La Croce rossa ha 150 anni.
Ma senza lo stato non sopravviverà
La riforma fatta nel 2012 che ne prevede la privatizzazione toglie 153 milioni di contributi statali. Impossibile per l'ente pioniere proseguire ad aiutare chi soffre
«Tutti fratelli!», andava ripetendo Henry Dunant sulla piana fangosa
di sangue dopo la cruentissima battaglia di Solferino. Da quella
consapevolezza fondò il movimento internazionale di Croce rossa e
nell’anniversario della sua nascita – 8 maggio – viene celebrata in
tutto il mondo la Giornata mondiale della Croce rossa.
La Croce rossa italiana (tra i soci fondatori, come sempre partecipe
ad avviare cose grandi), insieme ad altre 189 società nazionali di Croce
rossa è impegnata – da allora e ogni giorno – ad offrire servizi
tempestivi e risolutori in ogni tipo di crisi umanitaria: dalla più
piccola, del singolo, a quelle internazionali, che siano guerre o
calamità naturali.
La Croce rossa è origine e fondamento del Diritto internazionale
umanitario, detto anche diritto dei conflitti perché perfino nella
violenza delle guerre ci sono limiti imposti alla tutela dei più
vulnerabili. Per l’opinione pubblica la Croce rossa Italiana è “un dato
di fatto” e quindi l’apprezza ma non la conosce bene nella sua
organizzazione e nelle sue funzioni.
Neanche il parlamento, affrontando il riordino di questa benemerita
organizzazione ha suscitato un ampio dibattito che rendesse conto dei
grandi meriti dei volontari nei 150 anni della sua presenza in Italia.
Anzi, poco prima della caduta del governo Monti si è posto mano a una
riforma che avrebbe dovuto trasformarla in associazione di diritto
privato. Una riforma inadeguata e intempestiva proprio in un periodo in
cui le crisi interne e internazionali avrebbero dovuto esigere una
capacità di reazione che la Cri ha sempre dimostrato con il sostegno
generoso della popolazione italiana. In quanto “ausiliaria dei poteri
pubblici” sarebbe mobilitabile in maniera propria nella vicenda
drammatica dei profughi.
Purtroppo, non si è tenuto in nessuna considerazione, innanzitutto,
che la Croce rossa italiana, essendo un ente umanitario la cui
maggioranza dei servizi è corrisposta gratuitamente o a prezzo dei costi
vivi, non potrà sopravvivere a lungo senza il contributo dello stato
(154 milioni di euro) a meno di far pagare a caro prezzo i suoi servizi.
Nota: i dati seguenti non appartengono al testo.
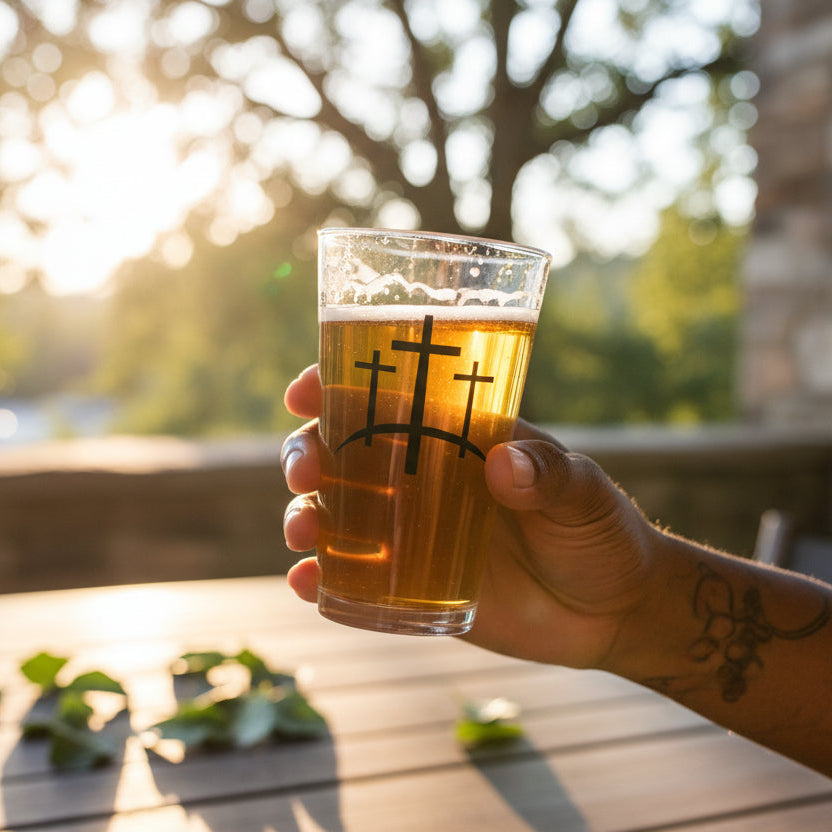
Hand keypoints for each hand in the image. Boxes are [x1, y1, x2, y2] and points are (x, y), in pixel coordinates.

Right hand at [281, 364, 660, 669]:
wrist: (613, 612)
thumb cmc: (601, 534)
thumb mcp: (584, 496)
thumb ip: (551, 477)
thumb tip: (501, 465)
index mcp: (458, 437)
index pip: (389, 397)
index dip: (336, 386)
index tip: (303, 391)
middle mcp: (424, 478)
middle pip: (343, 452)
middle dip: (306, 452)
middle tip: (305, 471)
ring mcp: (413, 533)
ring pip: (336, 513)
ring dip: (304, 515)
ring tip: (304, 532)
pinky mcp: (411, 585)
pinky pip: (353, 578)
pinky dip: (321, 579)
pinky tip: (308, 585)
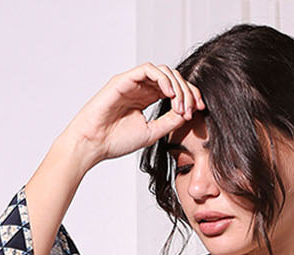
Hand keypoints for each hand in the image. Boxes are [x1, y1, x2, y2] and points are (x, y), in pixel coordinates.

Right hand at [63, 62, 204, 165]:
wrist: (92, 145)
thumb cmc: (115, 141)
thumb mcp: (151, 133)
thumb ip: (169, 122)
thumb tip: (188, 112)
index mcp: (146, 99)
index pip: (174, 90)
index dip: (190, 96)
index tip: (201, 109)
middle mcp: (141, 88)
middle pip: (172, 79)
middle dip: (188, 91)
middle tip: (194, 108)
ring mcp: (132, 82)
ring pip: (163, 72)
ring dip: (177, 86)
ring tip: (181, 105)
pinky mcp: (124, 79)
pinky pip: (148, 70)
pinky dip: (162, 79)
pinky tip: (170, 95)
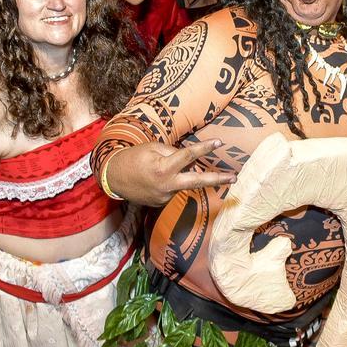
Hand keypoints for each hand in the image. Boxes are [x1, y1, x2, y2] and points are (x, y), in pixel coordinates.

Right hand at [106, 139, 236, 206]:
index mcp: (163, 168)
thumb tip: (191, 158)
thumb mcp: (153, 148)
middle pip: (197, 182)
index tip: (219, 143)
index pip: (188, 156)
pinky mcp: (162, 203)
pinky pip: (172, 189)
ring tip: (156, 168)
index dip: (204, 148)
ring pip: (181, 183)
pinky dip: (170, 182)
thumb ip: (173, 153)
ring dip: (180, 175)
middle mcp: (166, 186)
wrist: (112, 178)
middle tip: (234, 177)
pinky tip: (154, 179)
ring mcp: (164, 197)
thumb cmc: (132, 158)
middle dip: (217, 179)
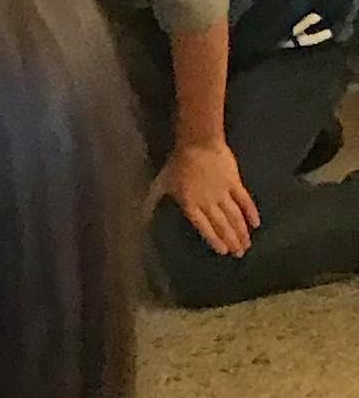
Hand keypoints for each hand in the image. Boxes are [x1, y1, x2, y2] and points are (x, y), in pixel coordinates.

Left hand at [157, 134, 259, 259]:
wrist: (198, 143)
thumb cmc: (177, 164)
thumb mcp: (160, 184)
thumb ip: (151, 203)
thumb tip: (140, 218)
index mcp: (191, 206)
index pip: (204, 228)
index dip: (215, 240)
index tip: (223, 251)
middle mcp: (209, 203)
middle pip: (223, 226)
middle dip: (232, 241)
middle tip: (240, 254)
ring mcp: (224, 194)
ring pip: (235, 217)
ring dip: (242, 232)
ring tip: (247, 244)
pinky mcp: (235, 183)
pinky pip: (245, 201)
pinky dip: (251, 213)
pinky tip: (256, 224)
E se ne sono accorti gli stessi volontari della Cri che ne avevano
auspicato la privatizzazione. Possibile, purché ben definita nei modi e
nei compiti primari ed esclusivi affidati alla Cri, che deve rimanere
ausiliaria dei poteri pubblici.
L’Agenzia delle entrate, peraltro, ha rifiutato ai Comitati Cri
privatizzati dal 1 gennaio 2014 di usufruire del regime tributario di
favore previsto per le Onlus poiché non godono di piena autonomia
giuridica e gestionale. Inoltre, la Cri sta svendendo il patrimonio
immobiliare per la fretta di ripianare i debiti prima della chiusura
dell’ente pubblico. Lo stesso Tar del Lazio lo scorso aprile ha sospeso
le procedure di privatizzazione fino al 29 ottobre.
Il personale dipendente della Cri dovrebbe, dal 1 gennaio del
prossimo anno, essere posto in mobilità, senza alcuna garanzia di una
nuova assegnazione e dopo due anni (con la prevedibile ansia di 4 mila
famiglie) andrà a infoltire le schiere dei troppi disoccupati italiani.
In questi 150 anni la Croce rossa italiana è stata pioniera nel campo
del soccorso, della salute e della solidarietà. Unica nel suo genere,
sin dalla sua origine ha testimoniato, sempre, con i fatti, di essere
all’avanguardia nel dare risposte efficienti nella lotta contro ogni
forma di sofferenza.
È stata la prima a creare quello che oggi chiamiamo il soccorso di
emergenza/urgenza sanitaria, con l’ambulanza, da cui poi è nato il
Sistema 118, a creare un sistema di soccorso in protezione civile, da
cui poi è nato il sistema di Protezione civile, è stata la prima a dare
risposte nell’assistenza ai migranti, ai tossicodipendenti, ai poveri,
ai senza fissa dimora, alle persone anziane etc.
L’8 maggio, dunque, è il giorno in cui gli operatori di tutto il
Movimento vengono festeggiati e ringraziati dalle loro comunità per il
lavoro appassionato e competente che svolgono a favore di quanti
soffrono. Anche la Cri lo meriterebbe.